▶ WRITTEN TASK: Please rescale the records that begin at the line with "pose: elev=206.0 azim=42.9" and stop after the line with "Dot at: (310, 262)", writing out every line in that stretch. Multiply only the answer coordinates (the dot's position in the second view) by 1.35, round them to whole numbers with halves going up, and leave everything else unchanged.

▶ DATASET ROWS:
________________________________________
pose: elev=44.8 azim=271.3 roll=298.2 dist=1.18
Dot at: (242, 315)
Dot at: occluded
________________________________________
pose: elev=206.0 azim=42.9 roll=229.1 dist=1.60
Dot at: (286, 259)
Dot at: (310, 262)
________________________________________
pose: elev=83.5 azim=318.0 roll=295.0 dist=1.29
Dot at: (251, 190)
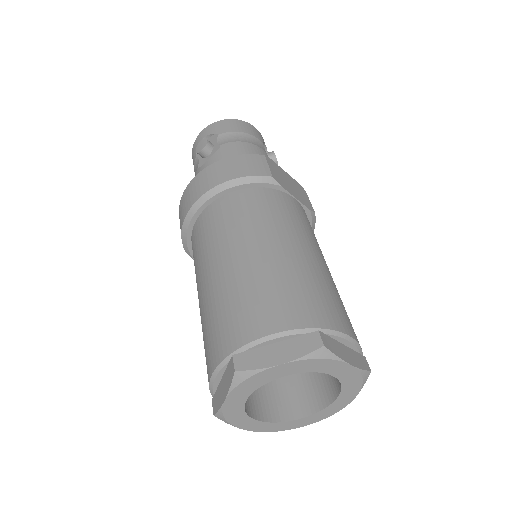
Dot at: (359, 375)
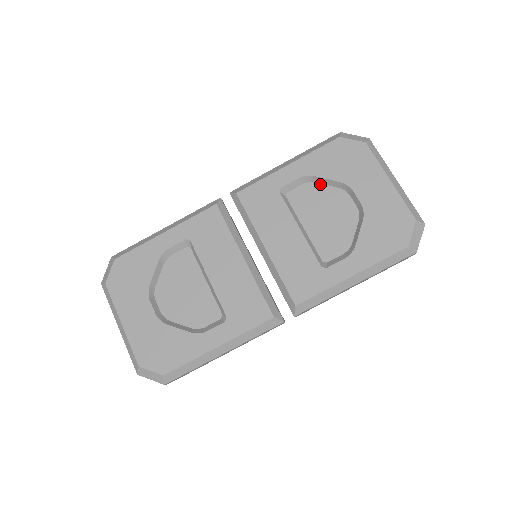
________________________________________
▶ RESPONSE TO THE TASK:
pose: elev=206.0 azim=42.9 roll=229.1 dist=1.60
Dot at: (286, 259)
Dot at: (419, 354)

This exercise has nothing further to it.